И в первой же книге он сознательно ставит себе задачу, которая стала задачей всей его жизни: создать религиозную философию. Не с Соловьева начались попытки создать религиозную философию. Если угодно, в известном смысле, всякая философия хочет быть философией религиозной. Великие философы древности — Платон и Плотин, даже Аристотель — и наиболее значительные представители стоицизма, когда говорили об источниках, о началах, о корнях вещей — всегда стремились не только объяснить мир или вселенную, но и “осмыслить”, как принято говорить, т. е. показать, что мир в той или иной степени управляется, организуется и создается не случайным произволом слепых сил, а высшим принципом, пред которым обыкновенное человеческое сознание, чувствующее свою ограниченность, радостно и благоговейно склоняется. Даже материалистические учения древности в скрытом виде заключали в себе такое “идеалистическое” предположение. De rerum natura[2] Лукреция, излагающая системы Демокрита и Эпикура, одушевлена высоким религиозным пафосом. Лукреций не только описывает и объясняет: он воспевает и славословит. Его поэма — страстный, вдохновенный гимн. Некоторые из наших современников, не хотящие или не умеющие отказаться от материалистического мировоззрения, искренно завидуют древности и ждут от новой поэзии повторения подвига Лукреция. Они убеждены, что близок уже момент, когда религия окончательно и навсегда сольется с философией, ибо источник последней и высшей истины всегда был и будет единым.
Да можем ли мы думать иначе? В средние века, как известно, существовала теория о двоякой истине, истине откровения и истине философской. Но сейчас, после Декарта и Спинозы, после Лейбница, Канта, Гегеля — кто посмеет восстановлять средневековые теории? Скорей обратно: мы склонны думать, что даже и средневековые монахи-философы изобрели эту теорию лишь затем, чтоб освободить “свободную мысль” от церковного гнета, что двоякая истина и им казалась такой же вопиющей нелепостью, как и нам.

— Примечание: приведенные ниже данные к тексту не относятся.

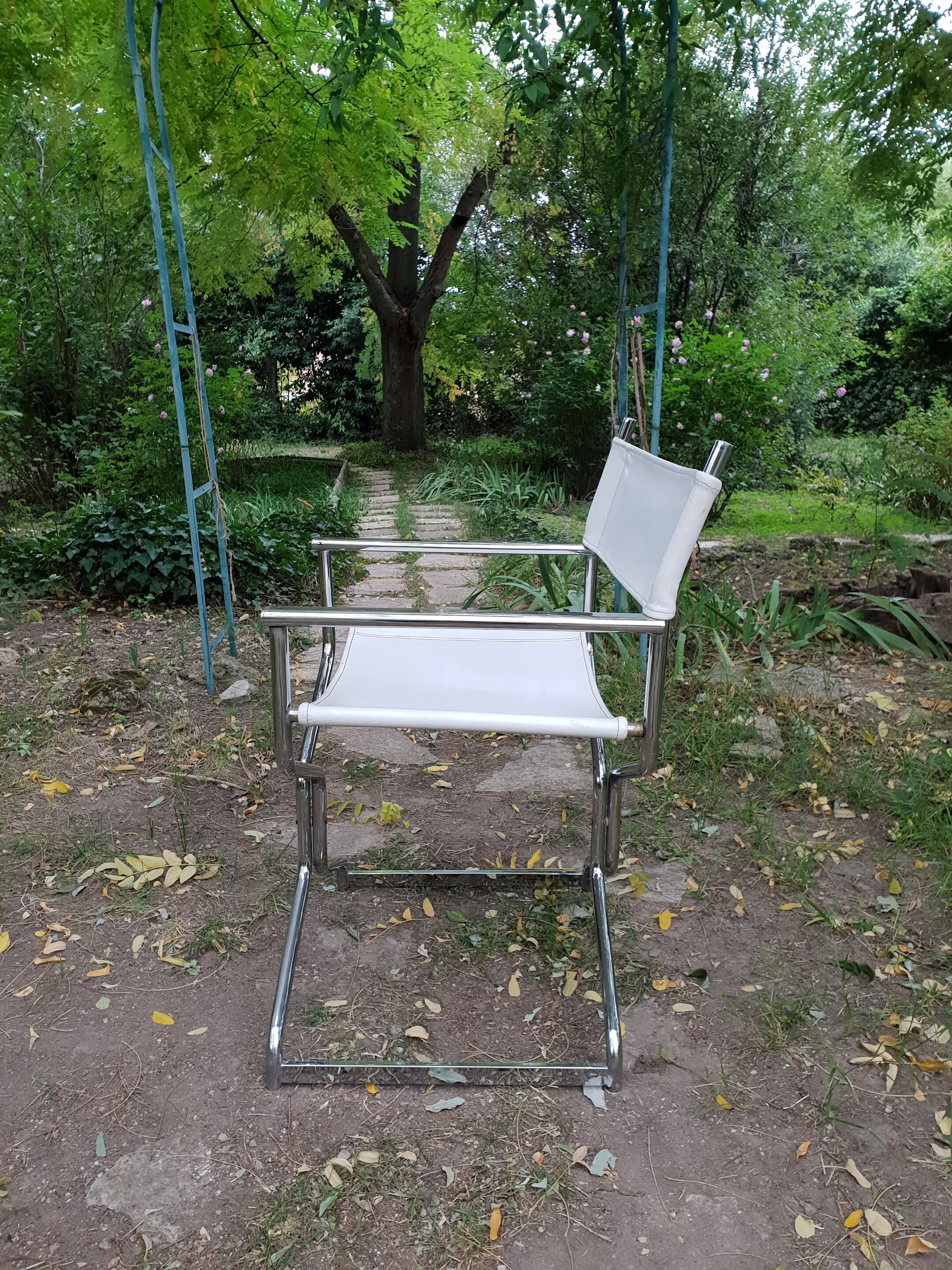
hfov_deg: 53.1
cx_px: 476
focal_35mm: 26
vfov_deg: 67.3
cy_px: 635
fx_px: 953
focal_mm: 4.3
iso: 200
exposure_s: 1/60
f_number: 2.4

Но раз так, то чем же, спрашивается, должна быть религиозная философия? И для какой надобности создавать религиозную философию, когда у нас есть просто философия. Еще имело бы смысл говорить о философии, т. е. звать религию на суд философии, на тот суд, пред которым, по убеждению философа, обязано являться все, что существует в мире, чтоб получить оправдание и даже разрешение на существование. Разум требует к ответу право, красоту, добро: религия, если она хочет сохранить себя, обязана оправдываться пред философией, доказать, что она на законном основании вошла в жизнь.